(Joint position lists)

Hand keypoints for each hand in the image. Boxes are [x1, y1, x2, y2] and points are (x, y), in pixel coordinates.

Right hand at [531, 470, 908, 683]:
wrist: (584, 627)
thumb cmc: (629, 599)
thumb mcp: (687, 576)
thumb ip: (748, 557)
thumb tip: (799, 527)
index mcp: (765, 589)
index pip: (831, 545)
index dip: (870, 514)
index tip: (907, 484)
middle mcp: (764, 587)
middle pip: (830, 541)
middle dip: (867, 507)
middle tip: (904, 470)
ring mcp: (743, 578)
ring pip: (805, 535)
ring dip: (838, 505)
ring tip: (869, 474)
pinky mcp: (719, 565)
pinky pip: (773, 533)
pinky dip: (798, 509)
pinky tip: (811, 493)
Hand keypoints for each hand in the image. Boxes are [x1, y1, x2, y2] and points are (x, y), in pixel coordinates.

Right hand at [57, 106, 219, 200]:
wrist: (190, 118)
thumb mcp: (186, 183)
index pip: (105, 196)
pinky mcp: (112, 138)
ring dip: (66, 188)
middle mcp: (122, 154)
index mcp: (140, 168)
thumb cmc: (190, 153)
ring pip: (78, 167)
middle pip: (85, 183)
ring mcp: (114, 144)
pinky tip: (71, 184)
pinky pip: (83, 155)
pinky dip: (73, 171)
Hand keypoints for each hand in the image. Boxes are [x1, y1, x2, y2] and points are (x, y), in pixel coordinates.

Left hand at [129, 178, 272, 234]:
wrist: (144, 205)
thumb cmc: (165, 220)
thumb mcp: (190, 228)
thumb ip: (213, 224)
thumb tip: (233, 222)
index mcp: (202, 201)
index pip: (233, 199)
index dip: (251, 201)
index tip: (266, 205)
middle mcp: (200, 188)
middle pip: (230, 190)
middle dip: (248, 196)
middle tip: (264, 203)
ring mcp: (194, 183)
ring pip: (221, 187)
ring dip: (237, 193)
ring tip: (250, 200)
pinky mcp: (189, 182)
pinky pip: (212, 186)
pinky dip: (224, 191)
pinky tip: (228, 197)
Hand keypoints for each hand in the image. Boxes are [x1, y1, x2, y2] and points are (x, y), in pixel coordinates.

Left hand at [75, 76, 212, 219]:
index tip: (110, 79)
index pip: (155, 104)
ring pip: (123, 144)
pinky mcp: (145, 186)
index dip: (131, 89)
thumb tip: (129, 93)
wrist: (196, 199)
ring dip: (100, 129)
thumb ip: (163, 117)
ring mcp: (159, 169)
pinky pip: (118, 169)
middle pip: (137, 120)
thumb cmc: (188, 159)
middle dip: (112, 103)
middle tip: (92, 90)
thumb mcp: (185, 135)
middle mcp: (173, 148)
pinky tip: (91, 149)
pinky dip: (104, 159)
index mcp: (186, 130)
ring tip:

■ **Goal of the exercise**:
Print the data above again, with nothing altered and nothing left out.

■ **Written solution**:
Hand keypoints for each hand in the image. Boxes are [x1, y1, x2, y2] and points are (x, y), in pixel coordinates.

Right hand at [531, 470, 908, 683]:
wrist: (584, 627)
thumb cmc: (629, 599)
thumb mcp: (687, 576)
thumb ip: (748, 557)
thumb tip: (799, 527)
index mcp: (765, 589)
index pip: (831, 545)
index dip: (870, 514)
index tip: (907, 484)
middle mcp: (764, 587)
middle pip: (830, 541)
middle dip: (867, 507)
middle tip: (904, 470)
ring mcp: (743, 578)
ring pip: (805, 535)
ring dip: (838, 505)
ring tip: (869, 474)
pinky mcp: (719, 565)
pinky pip: (773, 533)
pinky dip: (798, 509)
pinky tip: (811, 493)
Hand keypoints for each hand in the image. Boxes are [x1, y1, x2, y2] and points are (x, y), in pixel coordinates.

Right hand at [57, 106, 219, 200]:
wrist: (190, 118)
thumb mcp: (186, 183)
index pip: (105, 196)
pinky mcp: (112, 138)
ring dip: (66, 188)
middle mcp: (122, 154)
index mcp: (140, 168)
thumb cmc: (190, 153)
ring pip: (78, 167)
middle pip: (85, 183)
ring mcp: (114, 144)
pinky tip: (71, 184)
pinky pip: (83, 155)
pinky dip: (73, 171)
Hand keypoints for each hand in the image. Boxes are [x1, y1, x2, y2] and points are (x, y), in pixel coordinates.

Left hand at [129, 178, 272, 234]:
wrist: (144, 205)
thumb cmc: (165, 220)
thumb mcp: (190, 228)
thumb ip: (213, 224)
thumb tip: (233, 222)
index mcp: (202, 201)
index pip: (233, 199)
index dip: (251, 201)
index tip: (266, 205)
middle mcp: (200, 188)
middle pip: (230, 190)
middle dip: (248, 196)
middle tip: (264, 203)
ring mcp: (194, 183)
ring pip: (221, 187)
ring dip: (237, 193)
ring tip: (250, 200)
pinky mcp: (189, 182)
pinky pip: (212, 186)
pinky dip: (224, 191)
pinky tip: (228, 197)
Hand keypoints for each hand in the image. Boxes are [x1, y1, x2, y2] and points are (x, y), in pixel coordinates.

Left hand at [75, 76, 212, 219]:
index tip: (110, 79)
index pip: (155, 104)
ring pip: (123, 144)
pinky mcp: (145, 186)
index dip: (131, 89)
thumb tip: (129, 93)
wrist: (196, 199)
ring dip: (100, 129)
thumb ip: (163, 117)
ring mcp: (159, 169)
pinky pip: (118, 169)
middle pip: (137, 120)
thumb cmc: (188, 159)
middle dip: (112, 103)
middle tip: (92, 90)
thumb mcp: (185, 135)
middle mcp: (173, 148)
pinky tip: (91, 149)
pinky dip: (104, 159)
index mcp: (186, 130)
ring tip:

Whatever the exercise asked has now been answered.